Living More Ecologically

 

Debra Levey Larson of the University of Illinois College of Agricultural Consumer and Environmental Sciences says research “has found evidence that spending time in nature provides protections against a startling range of diseases, including depression, diabetes, obesity, ADHD, cardiovascular disease, cancer, and many more.” 

 

Her colleague Ming Kuo explains: “One way to understand this relationship between nature, health, and the immune system is that exposure to nature switches the body into ‘rest and digest’ mode, which is the opposite of the ‘fight or flight’ mode. When we feel completely safe, our body devotes resources to long-term investments that lead to good health outcomes – growing, reproducing, and building the immune system.” 

 

https://www.sciencedaily.com/releases/2015/09/150916162120.htm

 

Ian Tizard of the College of Veterinary Medicine and Biomedical Sciences at Texas A&M University explains that, like humans: “Animals are under constant threat of microbial invasion. These potential invaders gain access to the body through the intestine and respiratory tract and the skin. The large and diverse microbiota of the intestine serves to protect the intestine from infectious invaders by occupying a niche that precludes other organisms from establishment there. 

 

To prevent microbial invasion, animal immune defenses “include physical barriers such as the skin, which has its own microbiota” that desiccate (dry up) invading micro-organisms. “Inhaled microorganisms and other material are rapidly removed by the mucociliary apparatus, which consists of ciliated epithelial cells and mucus-secreting cells that move inhaled material from the lower to the upper respiratory tract from which they are removed by the cough reflex.

 

“The second line of defense is a ‘hard-wired’ system of innate immunity that depends on a rapid stereotypical response to stop and kill both bacteria and viruses.

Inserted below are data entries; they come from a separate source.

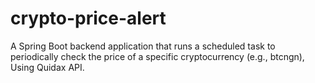 # crypto-price-alert

A Spring Boot backend application that runs a scheduled task to periodically check the price of a specific
cryptocurrency (e.g., btcngn), Using Quidax API.
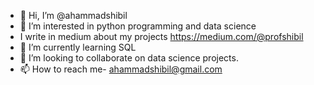 - 👋 Hi, I’m @ahammadshibil
- 👀 I’m interested in python programming and data science
- I write in medium about my projects https://medium.com/@profshibil
- 🌱 I’m currently learning SQL
- 💞️ I’m looking to collaborate on data science projects.
- 📫 How to reach me- ahammadshibil@gmail.com

<!---
ahammadshibil/ahammadshibil is a ✨ special ✨ repository because its `README.md` (this file) appears on your GitHub profile.
You can click the Preview link to take a look at your changes.
--->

This is typified by the process of acute inflammation and by the classic illness responses such as a fever. 

 

"The third line of defense is the highly complex, specific, and long-lasting adaptive immunity. Because an animal accumulates memory cells after exposure to pathogens, adaptive immunity provides an opportunity for the host to respond to exposure by creating a highly specific and effective response to each individual infectious agent.”